A brief sci-fi rant. You all seem to be going hard towards the realism aspect. Given the nature of this topic I think it's important to bring this up.
http://www.youtube.com/watch?v=1HYhXzN-opo&feature=related These are nukes in the 50s-60s. Based on the figures demonstrated in the video, such explosions create novas which expand and engulf the entire FS2 'mission area'. Given 24th-25th century weapons technology explain it how you will, be it some kind of antimatter thermal quark subspace rift blast from the manifold plane resulting in an electromagnetic plasma flux vortex of entropic chaos etc, I would imagine that the areas of effect would be much greater and much more destructive.
'Going nuclear' does not seem to have any moral implications in space, so from a realism standpoint, it would make sense for weapons to have a much wider blast radius.

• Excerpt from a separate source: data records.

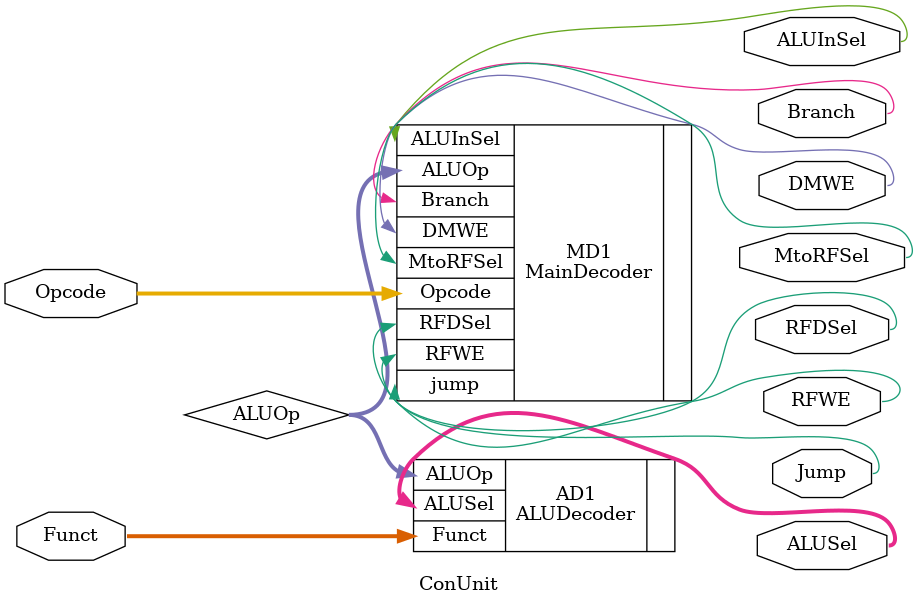
<source format=v>
`timescale 1ns / 1ps

module ConUnit(
    input [5:0] Opcode,
    input [5:0] Funct,
    output [2:0] ALUSel,
    output MtoRFSel, DMWE, Branch,
    output ALUInSel, RFDSel, RFWE, Jump
    );
wire [1:0] ALUOp;   
 
//instantiating sub modules
MainDecoder MD1 (
                .Opcode(Opcode),
                .MtoRFSel(MtoRFSel),
                .DMWE(DMWE),
                .Branch(Branch),
                .ALUInSel(ALUInSel),
                .RFDSel(RFDSel),
                .RFWE(RFWE),
                .jump(Jump),
                .ALUOp(ALUOp)
                );
                
ALUDecoder AD1  (
                .Funct(Funct),
                .ALUOp(ALUOp),
                .ALUSel(ALUSel)
                );                    
endmodule
</source>
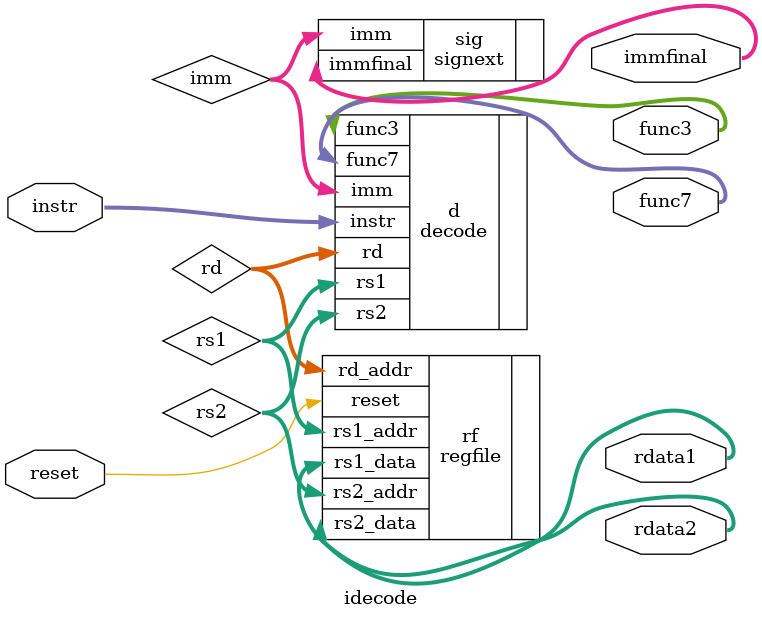
<source format=sv>
module idecode(
    input logic reset,
    input logic [31:0] instr,
    output logic [2:0] func3,       
    output logic [6:0] func7,        // func7 is 7 bits
    output logic [31:0] immfinal,   
    output logic [4:0] rdata1, rdata2
);
    logic [11:0] imm;
    logic [4:0] rd, rs1, rs2;

    // Instantiate the decoder module
    decode d (
        .instr(instr),
        .rd(rd),
        .rs1(rs1),
        .rs2(rs2),
		  .imm(imm),
     
        .func3(func3),    // Connect func3
        .func7(func7)     // Connect func7
    );

    // Instantiate the register file module
    regfile rf (
        .rd_addr(rd),
        .rs1_addr(rs1),
        .rs2_addr(rs2),
        .reset(reset),
        .rs1_data(rdata1),
        .rs2_data(rdata2)
    );

    // Instantiate the sign extension module
    signext sig (
        .imm(imm),
        .immfinal(immfinal)
    );
endmodule
</source>
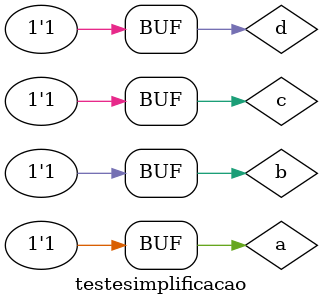
<source format=v>

module simplificacao(s0, a, b, c, d);

output s0;
input a, b, c, d;

wire s1, s2, s3, s4, s5, s6;

and AND1(s4, s1, c);
and AND2(s5, s2, c);
and AND3(s6, a, b, s3);
or OR1(s0, s4, s5, s6);
not NOT1(s1, a);
not NOT2(s2, b);
not NOT3(s3, d);

endmodule //end module simplificacao


module testesimplificacao;

reg a, b, c, d;
wire s0, s1, s2, s3, s4, s5, s6;

simplificacao SP1 (s0, a, b, c, d);

initial begin:start
a=0; b=0; c=0; d=0;    
end

initial begin:main
      $display("Andre Sulivam 391998");
      $display("Guia 08 Ex:01");
		$display("Simplificacao por Quine-McCluskey da funcao = f ( a, b, c, d ) = SoP ( m( 2, 3, 6, 7, 10, 11, 12, 14 ) )");
$display("\na b c d = s0\n");
$monitor("%b %b %b %b = %b", a, b, c, d, s0);
#1 a=0; b=0; c=0; d=1;
#1 a=0; b=0; c=1; d=0;
#1 a=0; b=0; c=1; d=1;
#1 a=0; b=1; c=0; d=0;
#1 a=0; b=1; c=0; d=1;
#1 a=0; b=1; c=1; d=0;
#1 a=0; b=1; c=1; d=1;
#1 a=1; b=0; c=0; d=0;
#1 a=1; b=0; c=0; d=1;
#1 a=1; b=0; c=1; d=0;
#1 a=1; b=0; c=1; d=1;
#1 a=1; b=1; c=0; d=0;
#1 a=1; b=1; c=0; d=1;
#1 a=1; b=1; c=1; d=0;
#1 a=1; b=1; c=1; d=1;

end
 
endmodule //end teste simplificacao



/*

    
    Andre Sulivam 391998
    Guia 08 Ex:01
    Simplificacao por Quine-McCluskey da funcao = f ( a, b, c, d ) = SoP ( m( 2, 3, 6, 7, 10, 11, 12, 14 ) )
    
    a b c d = s0
    
    0 0 0 0 = 0
    0 0 0 1 = 0
    0 0 1 0 = 1
    0 0 1 1 = 1
    0 1 0 0 = 0
    0 1 0 1 = 0
    0 1 1 0 = 1
    0 1 1 1 = 1
    1 0 0 0 = 0
    1 0 0 1 = 0
    1 0 1 0 = 1
    1 0 1 1 = 1
    1 1 0 0 = 1
    1 1 0 1 = 0
    1 1 1 0 = 1
    1 1 1 1 = 0
    

*/



</source>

There have been explanations of how capital ships would get away with surviving indirect impacts from weapons of mass destruction, nano polymers, active armor, or good old massive sheets of steel, but It does nothing to explain the impressive visual impact these bombs would have.
The way I try to explain it away in my head so it does not bug me in the game is that future space based armor is so advanced, yes an unshielded fighter can resist a nuke, that any meaningful destruction requires very focused energy distribution of warheads, and that a wide blast radius is a 'waste of energy'. 24th century weapons channel their energy (somehow) into a small area, but they are extremely destructive. This still does not explain how Shivan fighter shields are so resilient to anti-capital ship warheads and why laser turrets are a better bet. I remember volition trying to explain the UD-8 Kayser as having some sort of wave diminishing effect on Shivan shields by cancelling its electromagnetic waves crest meets trough style.
I guess at some point you can say, how dare you impose boundaries on a society that broke the fabric of the cosmos? Just like trying to explain the idea of a jet bomber to a medieval man. "It's a flying castle that drops fire!", "BUT HOW?!" gaps the medieval man. I'm sure at some point 21st century science would be hard pressed to explain 24th century technology.